The impact in Gainesville could be significant, as more than 50 percent of the patients in some local practices have their care paid with Medicaid funds, Cindea said.

“We’d have a ... potential for a significant decrease in women that are delivering children that have decreased access to care,” said Cindea, who is a pediatrician.

“Decreased access to care relates to higher risk potential. The higher risk potential is a higher (health care) cost potential.”

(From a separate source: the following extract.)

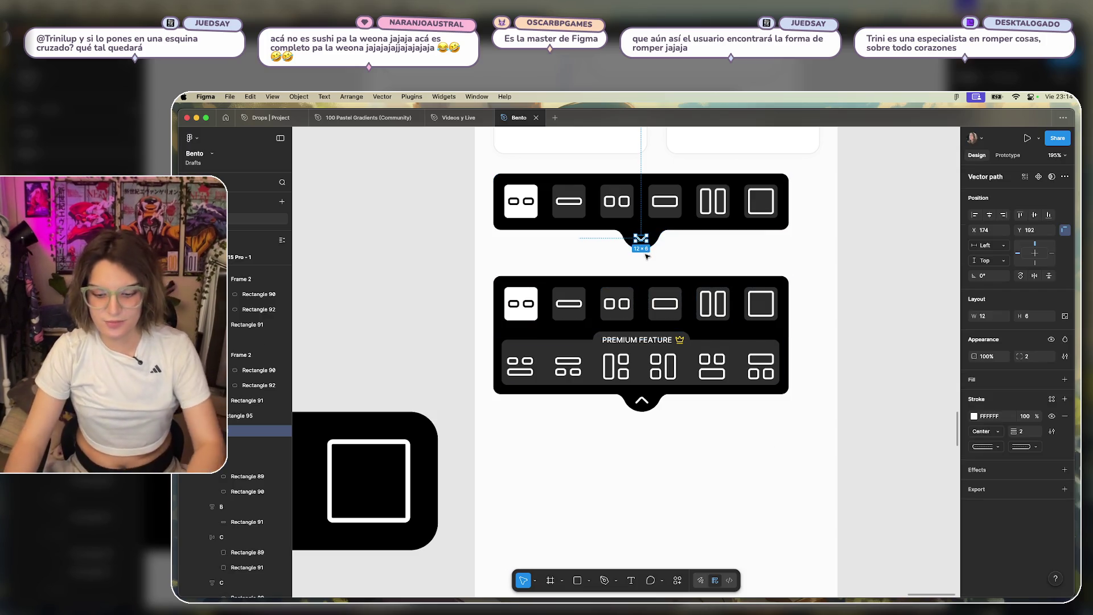
{"action": "key", "text": "Delete"}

Projections are the proposed additional $1 tax could raise anywhere from $340 million to $350 million in new tax revenue for the state. And while that’s not enough to fill the state’s $1 billion shortfall, Longstreet Clinic’s chief executive officer, Mimi Collins, said it could bring matching federal funding into the state if used for Medicaid.

Collins said Georgia’s 37 cent tax on cigarettes already is much lower than the national average.

“Certainly (the tax) is something that we think is very reasonable for the legislature to consider, I mean, when you have the ability match funds with federal funds, that could make a significant impact, not only in the challenges of the Medicaid budget but the overall state budget,” Collins said.

But Kerry Hicks, owner of the Clermont drive-through smoke shop the Smokin Fisherman, says more taxes are not the answer. And he isn’t convinced that another tax on cigarettes would help refill the state’s coffers.

“What happens is, as you raise these prices, people go across the state lines and they buy them other places, and (the state) ends up losing more money than they’re getting now in state taxes,” he said. “... I just don’t think that you can use cigarette taxes to pay for health care. They’re not doing to alcohol, why are they doing it to cigarette people?”

Hicks said many people who smoke are in the lower- and middle-income brackets.

“They’re already taxed enough as it is,” Hicks said.

Hicks said state lawmakers should begin looking at shrinking the size of government before adding new taxes to his customers. And State Rep. Doug Collins, R-Gainesville, said that is exactly what might happen.

Collins said a bill that would create the additional tax is out there, but it likely will not go anywhere. House Bill 39, sponsored by Savannah Republican Ron Stephens, was introduced into the state House of Representatives last February.

“I think ... a lot of the legislators feel like raising taxes really of any kind right now is probably not the best idea,” Collins said. “There are some issues with the tax.”

Collins points out that Medicaid is not the only fund affected by the recent economic downturn and that lawmakers are having to downsize state government to balance the budget.

“I think right now all things are being considered, and right now we’re trying to piece together what is the best budget we can to fulfill the core functions of the state,” Collins said. “Are all of the departments and all of the folks who have funding from the state being affected by this? The answer is yes. Everybody is taking rather large cuts to balance the budget.”

But that’s not to say he is not concerned about Medicaid. He said lawmakers are doing everything they can to make sure doctors who participate in Medicaid are paid promptly and fairly.

“My concern is that program. That is one of the reasons I’m fighting hard to minimize the impact (the budget) would have in our medical communities, because we do need the access, and doctors are not forced to take Medicaid patients,” Collins said. “That’s a choice that they make in their practice, and I appreciate them making that commitment. And I think the position of the House, and the legislature in general, is to do the best we can to help in those areas.”

But he’s not sure exactly how that aid will come.

“What will happen is still up in the air.”

State Reps. James Mills, R-Chestnut Mountain, and Carl Rogers, R-Gainesville, did not return phone calls seeking comment for this story.